PROBLEM DESCRIPTION
Output only how many lines below contain "down".

MATERIAL PROVIDED
-*-

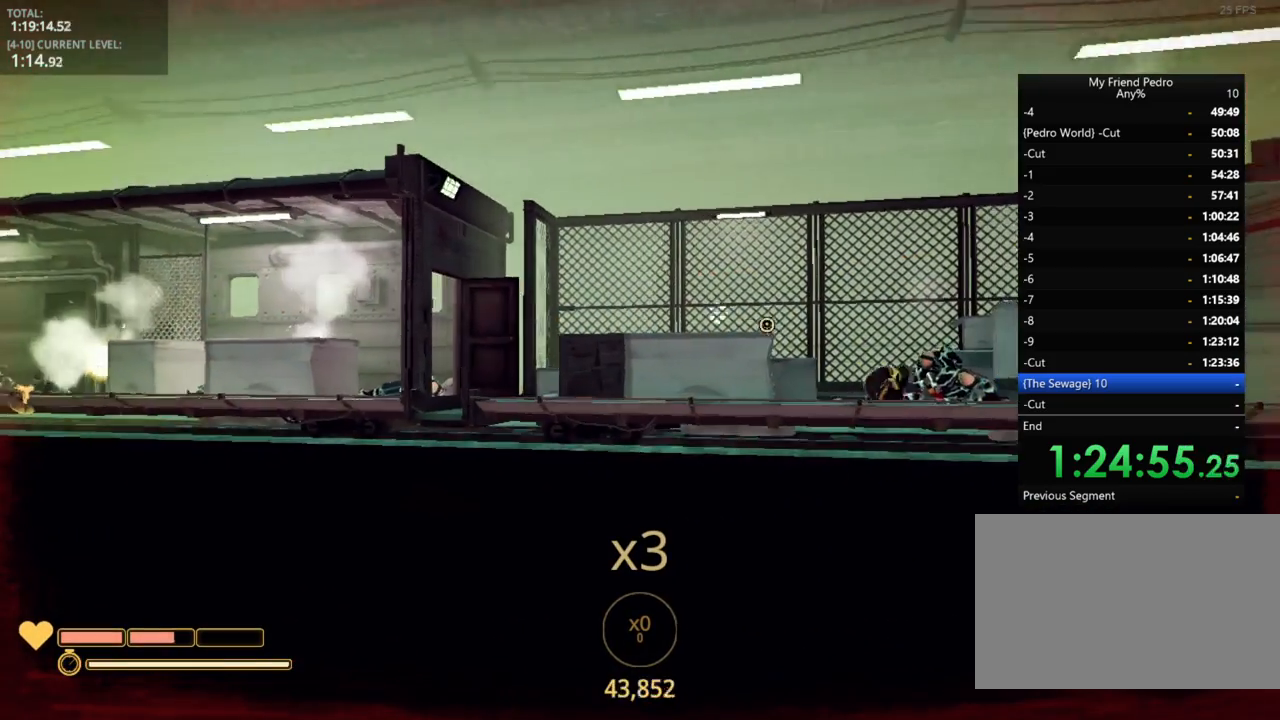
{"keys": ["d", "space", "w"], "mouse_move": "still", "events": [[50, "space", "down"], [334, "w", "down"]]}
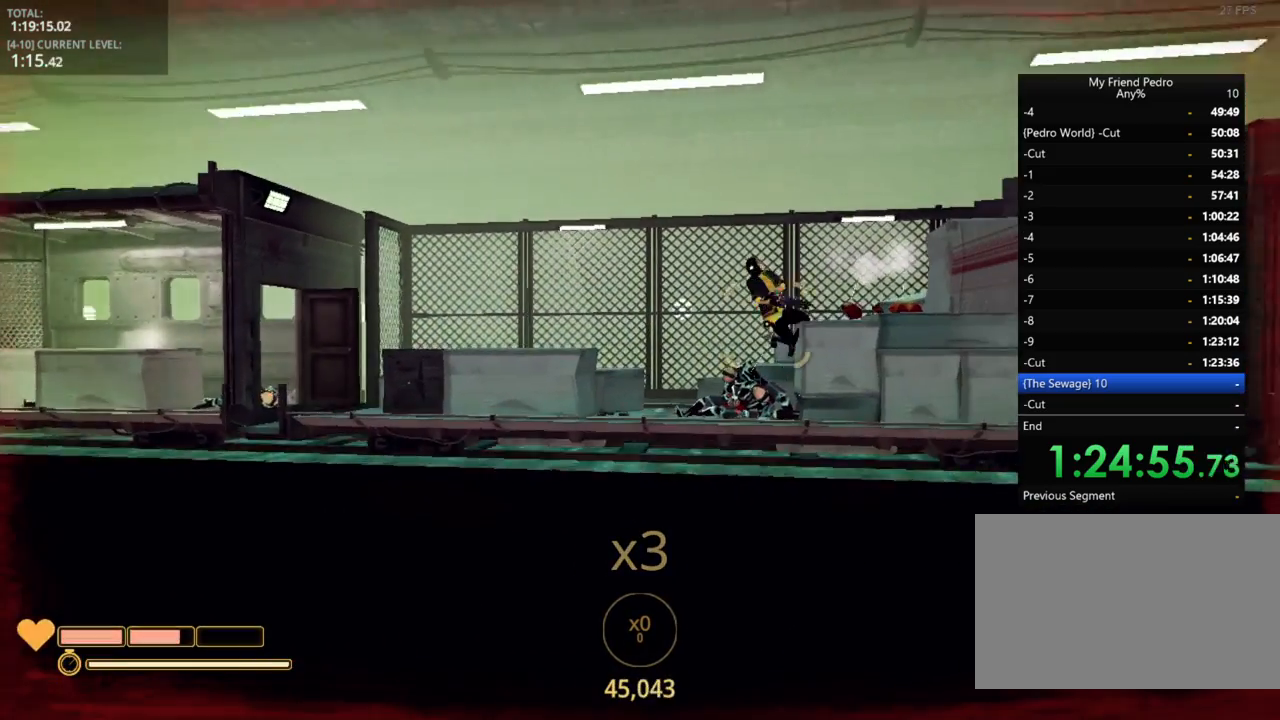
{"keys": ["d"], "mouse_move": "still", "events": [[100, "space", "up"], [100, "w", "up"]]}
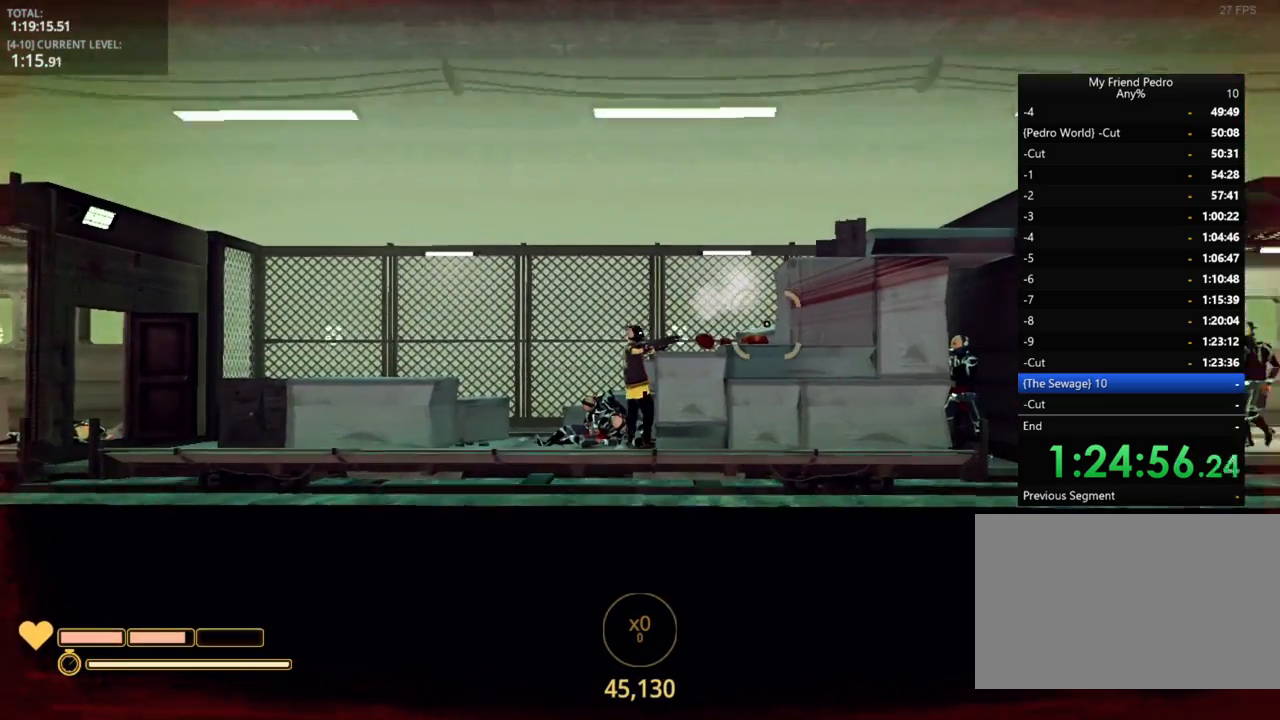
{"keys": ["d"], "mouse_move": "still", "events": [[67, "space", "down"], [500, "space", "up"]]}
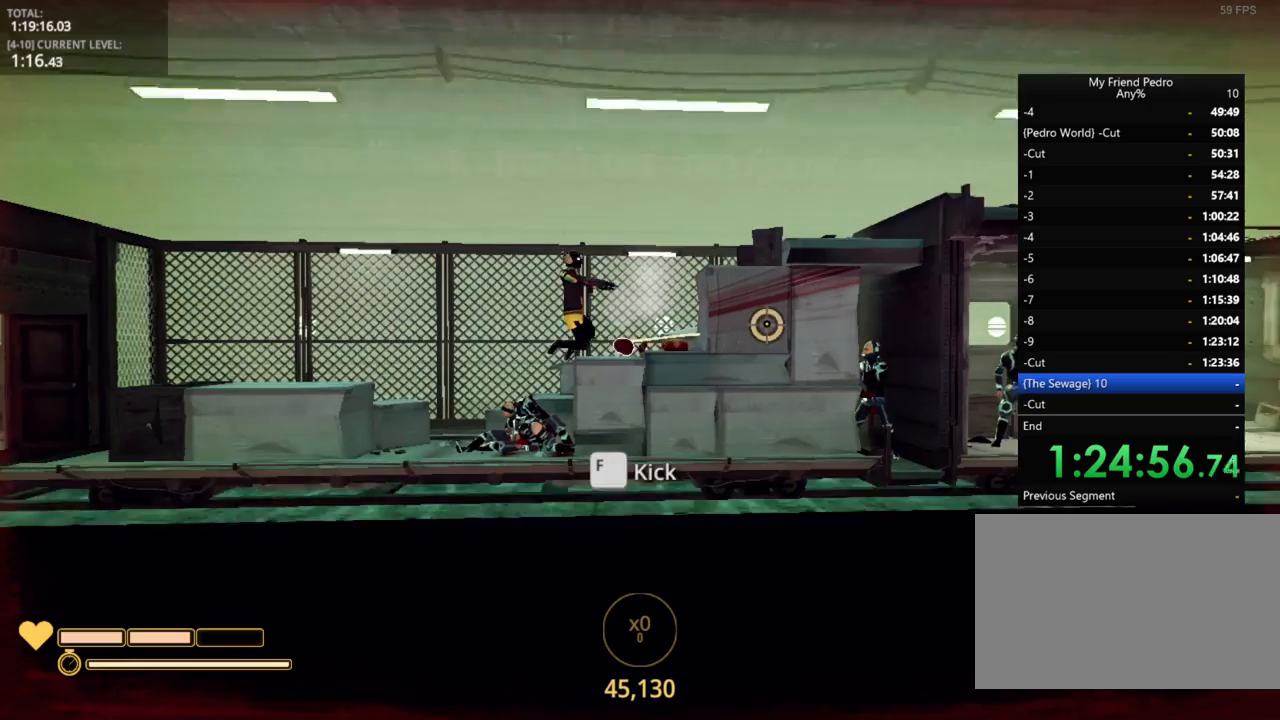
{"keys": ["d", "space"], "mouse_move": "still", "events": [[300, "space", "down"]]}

-*-

OUTPUT OF THE EXERCISE
3